Trouble is players don't have access to how much money is being placed on each number, or even how many players are at the table playing.
You can look at the stats, up to the last 500 spins and see the dispersion over the wheel. It would be relatively easy to keep a record of each 500 spins and build some stats from those. In my experience the dispersion across all the numbers is fairly consistent.
Yep, it all evens out if you stretch your scope wide enough.
In fact, this also provides a consistent explanation for the phenomenon of somebody betting on a certain area for an entire afternoon without the ball dropping there once, only to be FLOODED with those numbers as soon as they give up and remove their chips.
Evo has to make the average appear normal again.
I've seen this occur far, FAR more times than is natural or explicable by other means.
It's even become an in-joke in the chat. If a number drops four or five times in a row, people comment that somebody must have just removed their chips.
Turns out this usually is exactly the case. Rage quits then ensue.
My worst experience with that is when I spent
1.5 hours betting on the zero area non-stop without the ball dropping there a single time.
Then I suddenly had
seven bets in a row rejected. Each of these spins landed in the zero area.

Then the "mysterious" network problem vanished again, and the next three bets were allowed again, all three landing outside the zero area.

Then another
six successive bets were rejected, again each of them landing inside the zero area.


Instead of suffering a few hundred euros in losses, I would have made thousands in profit.
(Needless to say, my network monitors didn't show any latency or hiccups whatsoever all this time.)
I suppose, because I wasn't giving up on the zero area, they had to force something in order to keep their averages from becoming overly suspicious.
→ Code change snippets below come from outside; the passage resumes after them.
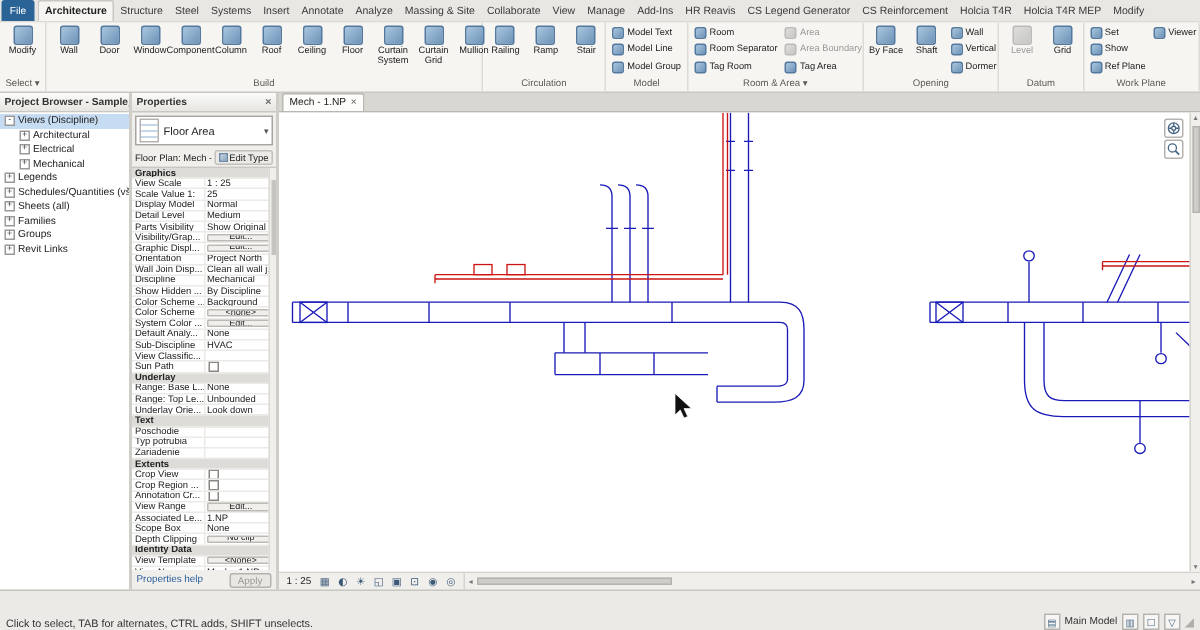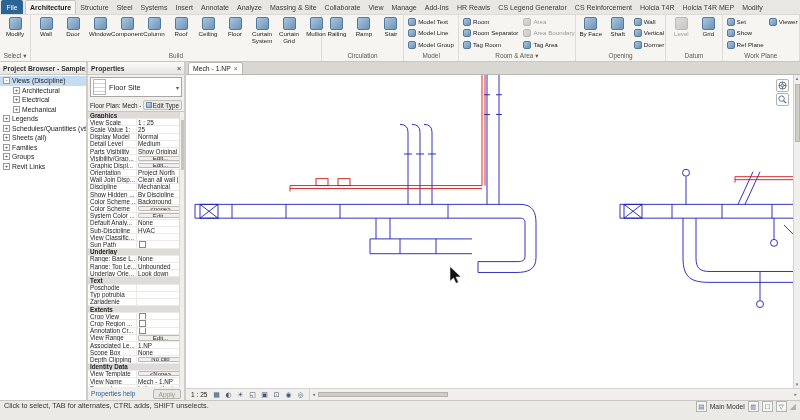--- a/index.html
+++ b/index.html
@@ -394,7 +394,7 @@
       </div>
       <div class="type-sel">
         <span class="ts-thumb"></span>
-        <span class="ts-label">Floor Site</span>
+        <span class="ts-label">Floor Area</span>
         <span class="ts-arrow">▾</span>
       </div>
       <div class="edit-row">

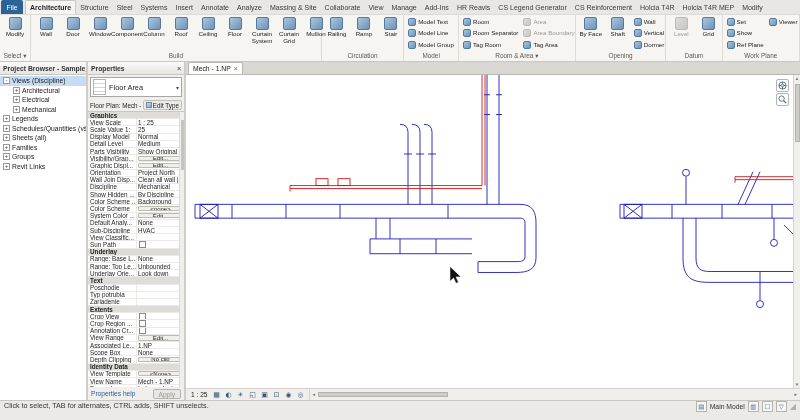--- a/index.html
+++ b/index.html
@@ -85,7 +85,7 @@
   .hthumb{height:5px;width:130px;background:#cfcdc8;border:1px solid #b5b3af;cursor:pointer;}
 
   
-  .statusbar{height:20px;background:#eceae7;border-top:1px solid #c9c7c2;display:flex;align-items:flex-start;padding:0 4px;font-size:7.2px;color:#333;}
+  .statusbar{height:27px;background:#eceae7;border-top:1px solid #c9c7c2;display:flex;align-items:flex-end;padding:0 4px;font-size:7.2px;color:#333;}
   .sb-right{margin-left:auto;display:flex;align-items:center;gap:3px;font-size:6.8px;}
   .sb-ic{width:11px;height:11px;border:1px solid #b5b3af;background:#f7f6f4;text-align:center;line-height:10px;font-size:6.5px;color:#4a6a88;font-family:"DejaVu Sans",sans-serif;cursor:pointer;}
   .grip{color:#b0aeaa;font-size:8px;line-height:8px;font-family:"DejaVu Sans",sans-serif;}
So they simply blocked my thirteen winning bets, while allowing the scores of losing ones.
P.S. This particular story, as an isolated case, could just about be chalked up to a very, very weird coincidence.
But, look at this thread, it's just one incredibly weird coincidence in an OCEAN of incredibly weird coincidences, occurring over the course of nearly two years... every single last one of them to the advantage of the casino; not one of them to the player.